(Collected data entries)
□ □ □
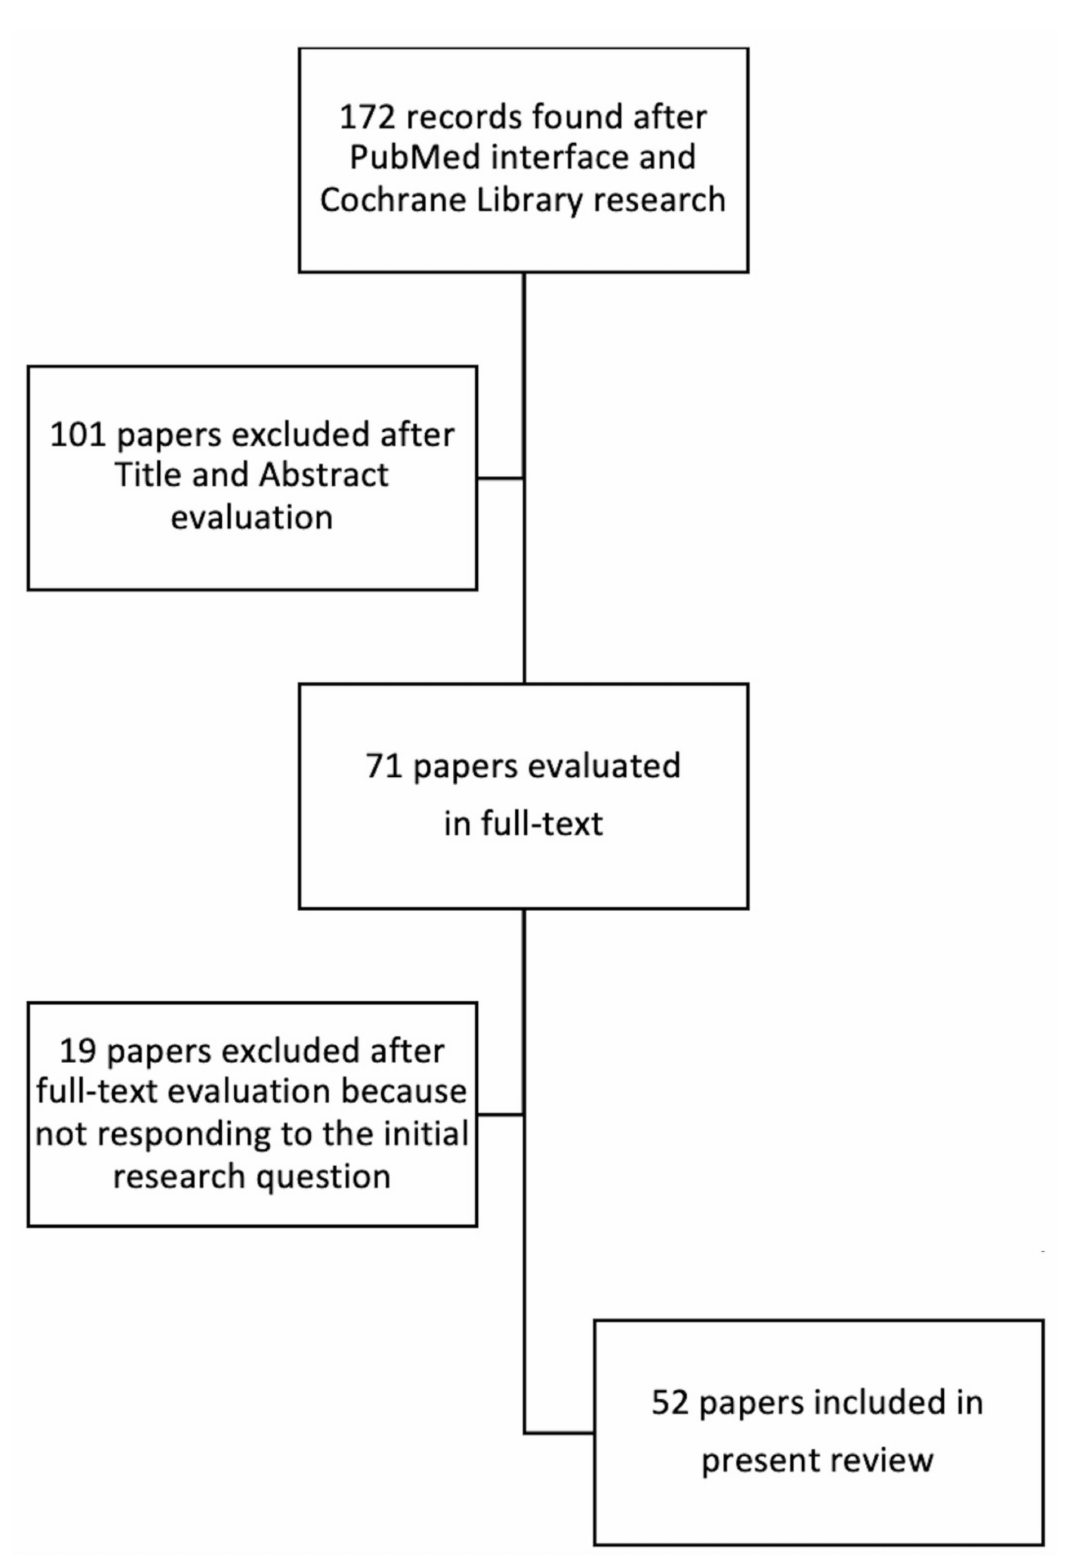
Figure 1. Flow chart reporting studies evaluation and selection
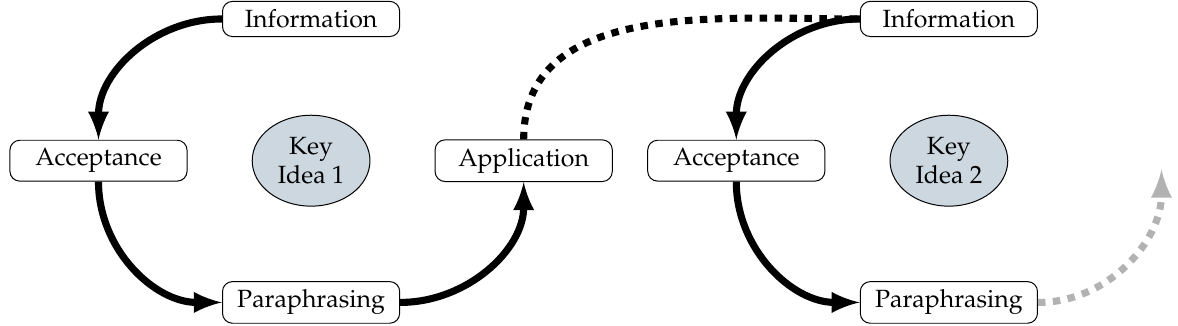
Figure 3. Visualizing the cyclic process of an acceptance survey (own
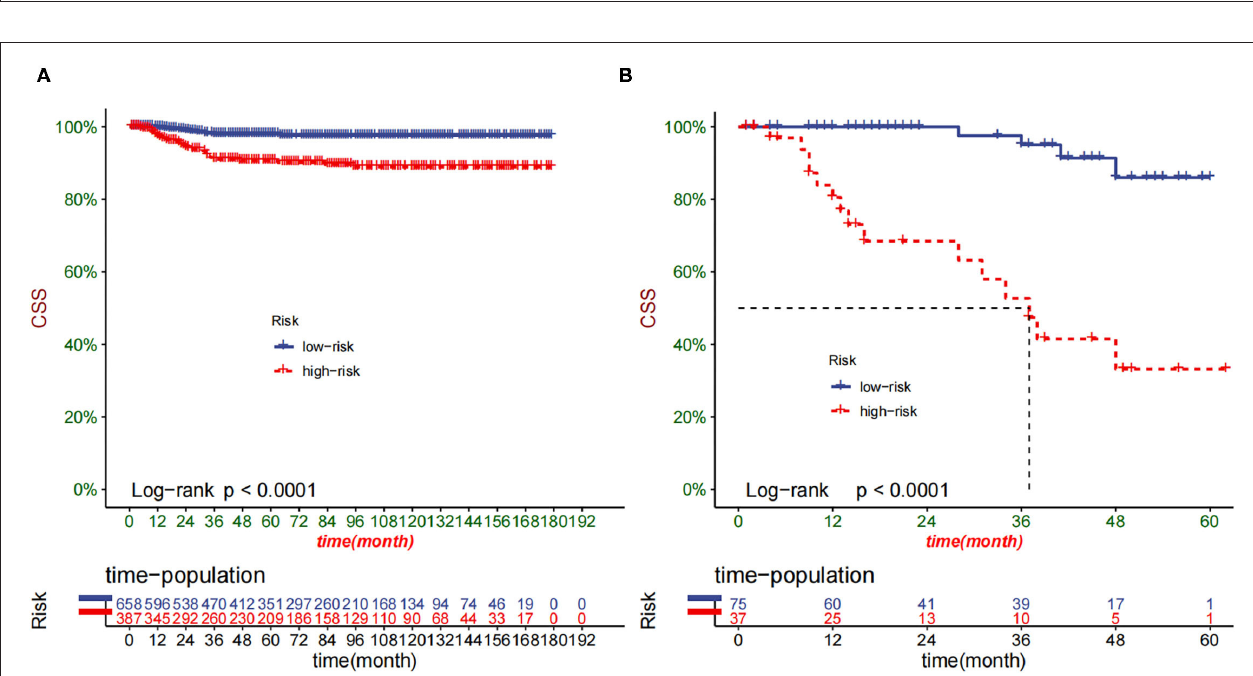
FIGURE 8 | Kaplan–Meier curves of CSS for children in the low- and high-risk groups in the training set (A) and validation set (B) .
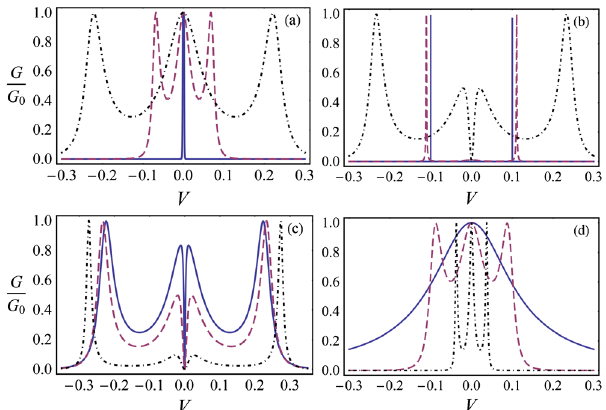
FIG. 6. Zero-temperature tunneling conductance G ð V Þ as a function of various parameters. Here, all energies are rescaled by Γ and G 2 e 2 =h . (a) δ ¼ 0 , ε ¼ − 3 . 5 , and λ ¼ 0 . 05 (solid 0 ¼ line), λ ¼ 0 . 5 (dashed line), and λ ¼ 1 . 0 (dash-dotted line). (b) The same as (a) but δ ¼ 0 . 1 . (c) λ ¼ 1 , ε ¼ − 3 . 5 , and δ ¼ 0 . 05 (solid line), δ ¼ 0 . 1 (dashed line), and δ ¼ 0 . 2 (dash-dotted line). (d) λ ¼ 0 . 5 , δ ¼ 0 . 1 , and ε ¼ − 1 (solid line), ε ¼ − 3 (dashed line), and ε ¼ − 5 (dash-dotted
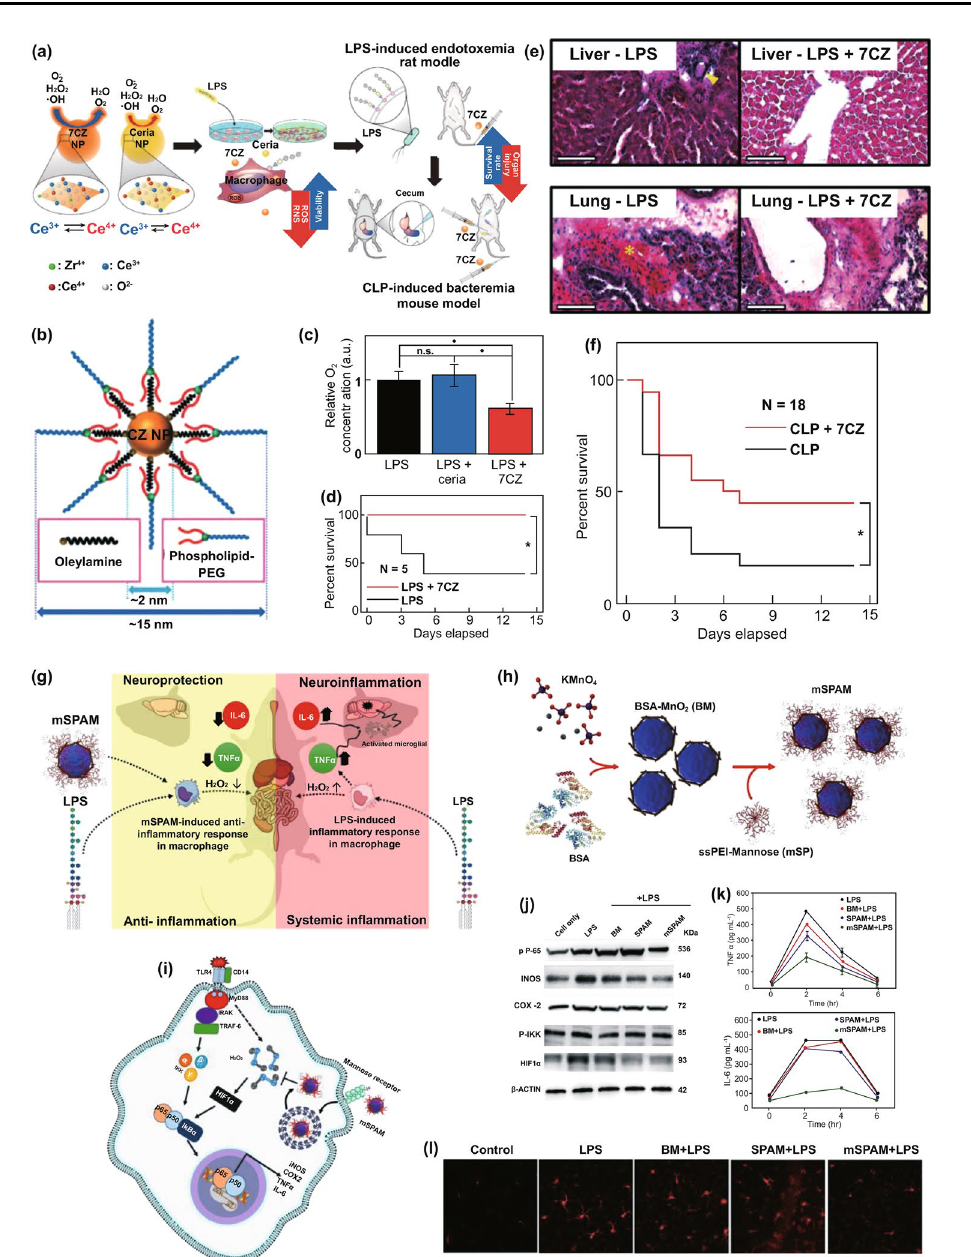
Fig. 15 Ceria-zirconia nanoparticles with enhanced multiantioxidant effects for sepsis treatment. a Schematic illustration of CZ NPs as thera- peutic nanomedicine for controlling in vitro inflammation and in vivo sepsis. b Schematic illustration of CZ NPs. c Relative O 2− level measure- ment of LPS-challenged U937 cells after treatments with vehicle, ceria NPs and 7CZ NPs. d Survival rates of LPS-induced septic mice undergo- ing therapeutics with nontreatment and 7CZ NPs. e Representative histopathological images of liver and lung extracted from LPS-induced septic mice with/without 7CN NP treatment. f Survival rates of CLP models with/without 7CZ NP therapy. Reproduced with permission from Ref. [230]. Copyright 2017 John Wiley and Sons, Inc. Peroxidase-mimicking nanoassembly with potent antioxidative effects for attenuating inflam- mation for the management of LPS-induced sepsis. g Schematic illustration of mSPAM-mediated anti-inflammatory response in both systemic inflammation and neuroinflammation. h Rational design and fabrication of mSPAM. i Schematic illustration of mSPAM nanoassembly alleviat- ing proinflammatory response in LPS-challenged macrophages by reducing H 2 O 2 accumulation. j Western blot analysis of proteins in NF-κB pathway in RAW264.7 cells treated with mSPAM nanoassembly. k ELISA analysis of TNF-α and IL-6 level at different time points in serum from LPS-induced mice with various treatments. l IBA-1 fluorescence staining of mouse brain. Reproduced with permission from Ref. [233]. Copyright 2018 American Chemical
□ □ □
> Description of the task
A word-for-word copy of all the data, without pictures, is the expected output.

> Solution to this task
Figure 1. Flow chart reporting studies evaluation and selection
Figure 3. Visualizing the cyclic process of an acceptance survey (own
FIGURE 8 | Kaplan–Meier curves of CSS for children in the low- and high-risk groups in the training set (A) and validation set (B) .
FIG. 6. Zero-temperature tunneling conductance G ð V Þ as a function of various parameters. Here, all energies are rescaled by Γ and G 2 e 2 =h . (a) δ ¼ 0 , ε ¼ − 3 . 5 , and λ ¼ 0 . 05 (solid 0 ¼ line), λ ¼ 0 . 5 (dashed line), and λ ¼ 1 . 0 (dash-dotted line). (b) The same as (a) but δ ¼ 0 . 1 . (c) λ ¼ 1 , ε ¼ − 3 . 5 , and δ ¼ 0 . 05 (solid line), δ ¼ 0 . 1 (dashed line), and δ ¼ 0 . 2 (dash-dotted line). (d) λ ¼ 0 . 5 , δ ¼ 0 . 1 , and ε ¼ − 1 (solid line), ε ¼ − 3 (dashed line), and ε ¼ − 5 (dash-dotted
Fig. 15 Ceria-zirconia nanoparticles with enhanced multiantioxidant effects for sepsis treatment. a Schematic illustration of CZ NPs as thera- peutic nanomedicine for controlling in vitro inflammation and in vivo sepsis. b Schematic illustration of CZ NPs. c Relative O 2− level measure- ment of LPS-challenged U937 cells after treatments with vehicle, ceria NPs and 7CZ NPs. d Survival rates of LPS-induced septic mice undergo- ing therapeutics with nontreatment and 7CZ NPs. e Representative histopathological images of liver and lung extracted from LPS-induced septic mice with/without 7CN NP treatment. f Survival rates of CLP models with/without 7CZ NP therapy. Reproduced with permission from Ref. [230]. Copyright 2017 John Wiley and Sons, Inc. Peroxidase-mimicking nanoassembly with potent antioxidative effects for attenuating inflam- mation for the management of LPS-induced sepsis. g Schematic illustration of mSPAM-mediated anti-inflammatory response in both systemic inflammation and neuroinflammation. h Rational design and fabrication of mSPAM. i Schematic illustration of mSPAM nanoassembly alleviat- ing proinflammatory response in LPS-challenged macrophages by reducing H 2 O 2 accumulation. j Western blot analysis of proteins in NF-κB pathway in RAW264.7 cells treated with mSPAM nanoassembly. k ELISA analysis of TNF-α and IL-6 level at different time points in serum from LPS-induced mice with various treatments. l IBA-1 fluorescence staining of mouse brain. Reproduced with permission from Ref. [233]. Copyright 2018 American Chemical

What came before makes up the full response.